A few points of CV and pertinent obsv., lifted from Wiki (as usual).
• Early speciality is the history of the verbal arts (grammar, dialectic and logic, and rhetoric -- collectively known as the trivium) from the time of Cicero down to the time of Thomas Nashe.
• Modern life is characterized by the reemergence of grammar as its most salient feature -- a trend McLuhan felt was exemplified by the New Criticism.
• In The Mechanical Bride, McLuhan turned his attention to analyzing and commenting on numerous examples of persuasion in contemporary popular culture.
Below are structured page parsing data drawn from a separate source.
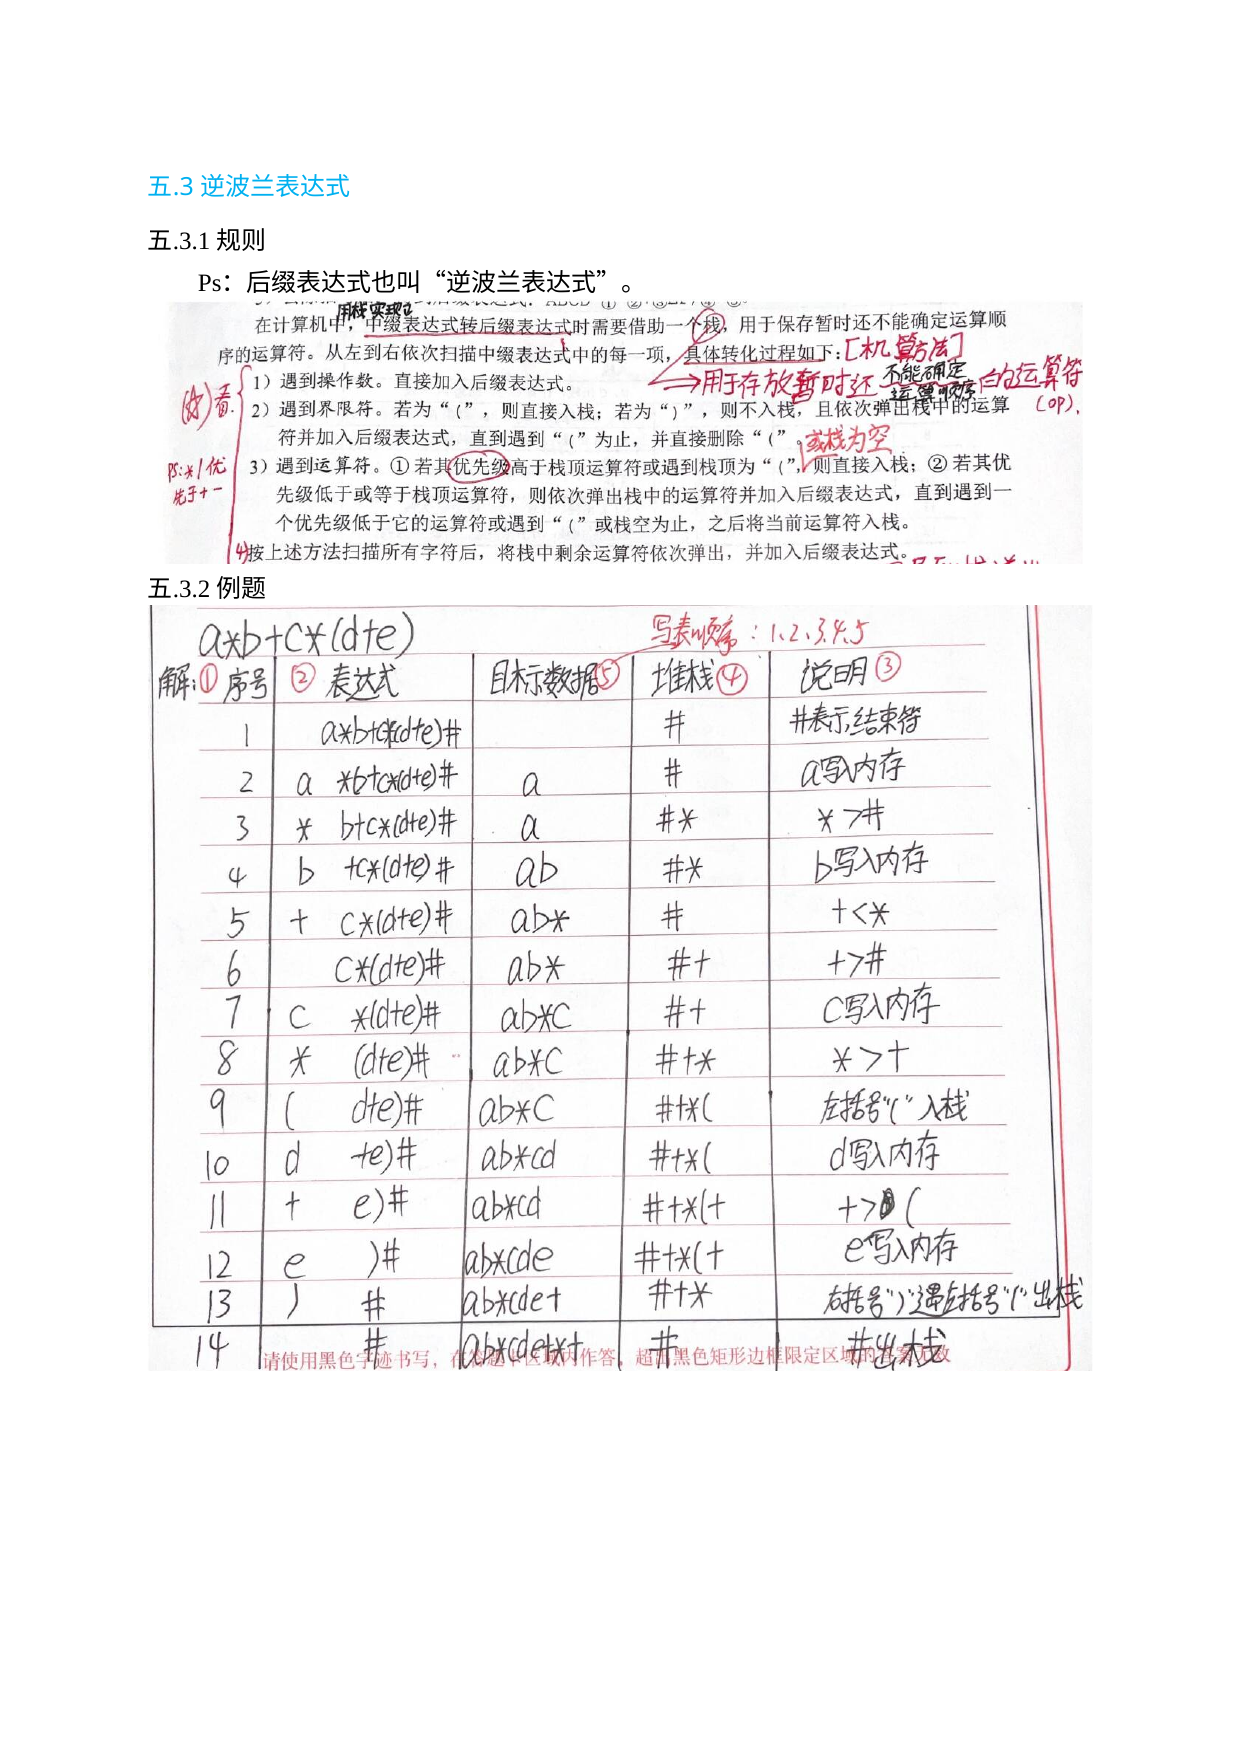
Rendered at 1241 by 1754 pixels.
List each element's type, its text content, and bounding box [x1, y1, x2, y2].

subtitle 逆波兰表达式 [148, 162, 1092, 204]
text Ps：后缀表达式也叫“逆波兰表达式”。 [148, 258, 1092, 299]
subtitle 规则 [148, 216, 1092, 258]
picture [147, 605, 1093, 1371]
picture [157, 299, 1083, 564]
subtitle 例题 [148, 564, 1092, 605]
At this point his focus shifted dramatically, turning inward to study the influence of communication media independent of their content.
• Had some interest in the Critical Realism of Bernard Lonergan, re: whilst empiricism, and positivism more generally, locate causal relationships at the level of events, Critical Realism locates them at the level of the generative mechanism and so--
• Critical Realism refers to any position that maintains that there exists an objectively knowable, mind-independent reality, whilst acknowledging the roles of perception and cognition
• His famous slogan, "the medium is the message" calls attention to this intrinsic effect of communications media, but, at the empirical level of consciousness, whereas at the intelligent and rational levels of consciousness, the content is the message.

Now, the reason to traverse that much of the map without any guideposts is the same as going through the thickets of Husserl’s phenomenology: you just have to eat this stuff whole if you are going to digest any of it. (Feel free to extend this metaphor to its logical conclusion, if it makes you happy.) The point here? We are beginning to round the turn into where this all began, how the exact arguments for the “hard problem/soft science” advocates were…framed. (Didn’t think we’d ever get back to that, did you?)

If you are getting bored by now, imagine my surprise. So here’s where it goes from here on out: 1) the new paradigm/binding metaphor for the Brain/Mind is the Internet, and 2) a belief in God is actually stunting the evolutionary process AND were it actually part of “God’s Plan,” it is as well an impediment to the logically-desired results of The Creator.